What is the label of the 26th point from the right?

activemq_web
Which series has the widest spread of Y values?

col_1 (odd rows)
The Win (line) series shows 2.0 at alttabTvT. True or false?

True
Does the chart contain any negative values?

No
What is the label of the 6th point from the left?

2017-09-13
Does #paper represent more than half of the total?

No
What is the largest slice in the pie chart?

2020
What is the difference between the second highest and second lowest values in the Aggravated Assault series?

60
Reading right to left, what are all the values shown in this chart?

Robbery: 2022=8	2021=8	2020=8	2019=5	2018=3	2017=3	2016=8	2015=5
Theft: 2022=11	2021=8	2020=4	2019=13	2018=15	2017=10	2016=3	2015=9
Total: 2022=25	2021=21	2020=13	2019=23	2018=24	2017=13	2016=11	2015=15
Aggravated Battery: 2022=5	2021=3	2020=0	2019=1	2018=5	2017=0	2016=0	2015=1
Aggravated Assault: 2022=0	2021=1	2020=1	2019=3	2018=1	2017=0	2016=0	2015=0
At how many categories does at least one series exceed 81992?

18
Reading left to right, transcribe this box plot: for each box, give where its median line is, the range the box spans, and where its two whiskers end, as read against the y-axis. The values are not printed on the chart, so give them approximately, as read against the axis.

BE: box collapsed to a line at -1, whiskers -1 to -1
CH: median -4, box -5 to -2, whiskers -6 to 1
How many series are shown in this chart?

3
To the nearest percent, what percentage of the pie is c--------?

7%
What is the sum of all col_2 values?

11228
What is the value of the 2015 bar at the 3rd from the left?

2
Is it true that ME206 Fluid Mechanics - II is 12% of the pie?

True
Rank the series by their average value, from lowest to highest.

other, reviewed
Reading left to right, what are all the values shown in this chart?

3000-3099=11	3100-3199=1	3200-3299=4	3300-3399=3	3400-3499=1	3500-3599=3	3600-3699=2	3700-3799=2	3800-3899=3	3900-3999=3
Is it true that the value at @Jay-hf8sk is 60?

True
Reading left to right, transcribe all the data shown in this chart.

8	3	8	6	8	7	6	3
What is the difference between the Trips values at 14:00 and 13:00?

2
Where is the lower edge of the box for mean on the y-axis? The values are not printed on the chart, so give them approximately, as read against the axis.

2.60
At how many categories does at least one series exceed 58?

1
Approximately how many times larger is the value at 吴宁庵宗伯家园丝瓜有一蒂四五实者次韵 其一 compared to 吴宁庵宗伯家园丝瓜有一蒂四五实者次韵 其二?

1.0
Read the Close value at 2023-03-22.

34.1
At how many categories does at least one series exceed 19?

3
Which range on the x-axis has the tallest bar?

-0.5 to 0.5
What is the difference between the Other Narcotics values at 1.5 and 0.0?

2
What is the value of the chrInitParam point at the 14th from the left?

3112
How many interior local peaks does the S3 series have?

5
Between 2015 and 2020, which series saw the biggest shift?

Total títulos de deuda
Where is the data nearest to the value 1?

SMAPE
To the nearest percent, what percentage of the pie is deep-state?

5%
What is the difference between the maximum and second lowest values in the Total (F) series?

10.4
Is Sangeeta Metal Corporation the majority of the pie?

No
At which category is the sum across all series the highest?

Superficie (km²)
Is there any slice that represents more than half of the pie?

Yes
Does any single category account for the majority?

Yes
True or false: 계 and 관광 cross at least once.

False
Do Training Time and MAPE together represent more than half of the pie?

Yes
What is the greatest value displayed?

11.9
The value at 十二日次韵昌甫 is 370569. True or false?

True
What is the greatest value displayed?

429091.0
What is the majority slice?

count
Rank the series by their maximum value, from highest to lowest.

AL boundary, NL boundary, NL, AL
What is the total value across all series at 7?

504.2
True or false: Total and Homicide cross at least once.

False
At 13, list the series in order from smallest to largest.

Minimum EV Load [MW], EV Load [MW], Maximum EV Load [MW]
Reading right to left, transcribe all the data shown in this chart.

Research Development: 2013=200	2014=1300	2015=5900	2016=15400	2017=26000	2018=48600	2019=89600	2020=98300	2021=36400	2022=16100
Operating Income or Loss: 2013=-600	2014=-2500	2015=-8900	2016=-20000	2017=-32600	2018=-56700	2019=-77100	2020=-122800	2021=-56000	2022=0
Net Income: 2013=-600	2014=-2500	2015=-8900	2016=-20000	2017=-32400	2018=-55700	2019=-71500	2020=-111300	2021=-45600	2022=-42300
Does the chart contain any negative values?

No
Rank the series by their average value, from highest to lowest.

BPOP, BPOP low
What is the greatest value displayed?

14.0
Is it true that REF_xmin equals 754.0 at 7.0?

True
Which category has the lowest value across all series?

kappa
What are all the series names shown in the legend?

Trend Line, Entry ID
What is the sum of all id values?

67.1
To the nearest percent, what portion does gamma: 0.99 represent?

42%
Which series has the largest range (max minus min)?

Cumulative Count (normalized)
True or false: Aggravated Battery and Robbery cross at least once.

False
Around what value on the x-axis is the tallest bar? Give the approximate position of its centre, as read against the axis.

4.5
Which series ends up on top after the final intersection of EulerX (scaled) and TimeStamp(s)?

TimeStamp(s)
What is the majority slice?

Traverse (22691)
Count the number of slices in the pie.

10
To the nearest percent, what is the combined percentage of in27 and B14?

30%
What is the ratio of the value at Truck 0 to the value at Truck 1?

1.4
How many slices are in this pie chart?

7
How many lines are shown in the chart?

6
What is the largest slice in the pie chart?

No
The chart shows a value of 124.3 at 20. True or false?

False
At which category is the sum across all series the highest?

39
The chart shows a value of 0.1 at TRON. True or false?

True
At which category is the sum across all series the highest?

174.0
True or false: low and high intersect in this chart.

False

******

* **What you should do**
Rewrite the material above with every instance of "pie chart" changed to "circle graph", leaving everything else exactly the same.

* **Your response**
What is the label of the 26th point from the right?

activemq_web
Which series has the widest spread of Y values?

col_1 (odd rows)
The Win (line) series shows 2.0 at alttabTvT. True or false?

True
Does the chart contain any negative values?

No
What is the label of the 6th point from the left?

2017-09-13
Does #paper represent more than half of the total?

No
What is the largest slice in the circle graph?

2020
What is the difference between the second highest and second lowest values in the Aggravated Assault series?

60
Reading right to left, what are all the values shown in this chart?

Robbery: 2022=8	2021=8	2020=8	2019=5	2018=3	2017=3	2016=8	2015=5
Theft: 2022=11	2021=8	2020=4	2019=13	2018=15	2017=10	2016=3	2015=9
Total: 2022=25	2021=21	2020=13	2019=23	2018=24	2017=13	2016=11	2015=15
Aggravated Battery: 2022=5	2021=3	2020=0	2019=1	2018=5	2017=0	2016=0	2015=1
Aggravated Assault: 2022=0	2021=1	2020=1	2019=3	2018=1	2017=0	2016=0	2015=0
At how many categories does at least one series exceed 81992?

18
Reading left to right, transcribe this box plot: for each box, give where its median line is, the range the box spans, and where its two whiskers end, as read against the y-axis. The values are not printed on the chart, so give them approximately, as read against the axis.

BE: box collapsed to a line at -1, whiskers -1 to -1
CH: median -4, box -5 to -2, whiskers -6 to 1
How many series are shown in this chart?

3
To the nearest percent, what percentage of the pie is c--------?

7%
What is the sum of all col_2 values?

11228
What is the value of the 2015 bar at the 3rd from the left?

2
Is it true that ME206 Fluid Mechanics - II is 12% of the pie?

True
Rank the series by their average value, from lowest to highest.

other, reviewed
Reading left to right, what are all the values shown in this chart?

3000-3099=11	3100-3199=1	3200-3299=4	3300-3399=3	3400-3499=1	3500-3599=3	3600-3699=2	3700-3799=2	3800-3899=3	3900-3999=3
Is it true that the value at @Jay-hf8sk is 60?

True
Reading left to right, transcribe all the data shown in this chart.

8	3	8	6	8	7	6	3
What is the difference between the Trips values at 14:00 and 13:00?

2
Where is the lower edge of the box for mean on the y-axis? The values are not printed on the chart, so give them approximately, as read against the axis.

2.60
At how many categories does at least one series exceed 58?

1
Approximately how many times larger is the value at 吴宁庵宗伯家园丝瓜有一蒂四五实者次韵 其一 compared to 吴宁庵宗伯家园丝瓜有一蒂四五实者次韵 其二?

1.0
Read the Close value at 2023-03-22.

34.1
At how many categories does at least one series exceed 19?

3
Which range on the x-axis has the tallest bar?

-0.5 to 0.5
What is the difference between the Other Narcotics values at 1.5 and 0.0?

2
What is the value of the chrInitParam point at the 14th from the left?

3112
How many interior local peaks does the S3 series have?

5
Between 2015 and 2020, which series saw the biggest shift?

Total títulos de deuda
Where is the data nearest to the value 1?

SMAPE
To the nearest percent, what percentage of the pie is deep-state?

5%
What is the difference between the maximum and second lowest values in the Total (F) series?

10.4
Is Sangeeta Metal Corporation the majority of the pie?

No
At which category is the sum across all series the highest?

Superficie (km²)
Is there any slice that represents more than half of the pie?

Yes
Does any single category account for the majority?

Yes
True or false: 계 and 관광 cross at least once.

False
Do Training Time and MAPE together represent more than half of the pie?

Yes
What is the greatest value displayed?

11.9
The value at 十二日次韵昌甫 is 370569. True or false?

True
What is the greatest value displayed?

429091.0
What is the majority slice?

count
Rank the series by their maximum value, from highest to lowest.

AL boundary, NL boundary, NL, AL
What is the total value across all series at 7?

504.2
True or false: Total and Homicide cross at least once.

False
At 13, list the series in order from smallest to largest.

Minimum EV Load [MW], EV Load [MW], Maximum EV Load [MW]
Reading right to left, transcribe all the data shown in this chart.

Research Development: 2013=200	2014=1300	2015=5900	2016=15400	2017=26000	2018=48600	2019=89600	2020=98300	2021=36400	2022=16100
Operating Income or Loss: 2013=-600	2014=-2500	2015=-8900	2016=-20000	2017=-32600	2018=-56700	2019=-77100	2020=-122800	2021=-56000	2022=0
Net Income: 2013=-600	2014=-2500	2015=-8900	2016=-20000	2017=-32400	2018=-55700	2019=-71500	2020=-111300	2021=-45600	2022=-42300
Does the chart contain any negative values?

No
Rank the series by their average value, from highest to lowest.

BPOP, BPOP low
What is the greatest value displayed?

14.0
Is it true that REF_xmin equals 754.0 at 7.0?

True
Which category has the lowest value across all series?

kappa
What are all the series names shown in the legend?

Trend Line, Entry ID
What is the sum of all id values?

67.1
To the nearest percent, what portion does gamma: 0.99 represent?

42%
Which series has the largest range (max minus min)?

Cumulative Count (normalized)
True or false: Aggravated Battery and Robbery cross at least once.

False
Around what value on the x-axis is the tallest bar? Give the approximate position of its centre, as read against the axis.

4.5
Which series ends up on top after the final intersection of EulerX (scaled) and TimeStamp(s)?

TimeStamp(s)
What is the majority slice?

Traverse (22691)
Count the number of slices in the pie.

10
To the nearest percent, what is the combined percentage of in27 and B14?

30%
What is the ratio of the value at Truck 0 to the value at Truck 1?

1.4
How many slices are in this circle graph?

7
How many lines are shown in the chart?

6
What is the largest slice in the circle graph?

No
The chart shows a value of 124.3 at 20. True or false?

False
At which category is the sum across all series the highest?

39
The chart shows a value of 0.1 at TRON. True or false?

True
At which category is the sum across all series the highest?

174.0
True or false: low and high intersect in this chart.

False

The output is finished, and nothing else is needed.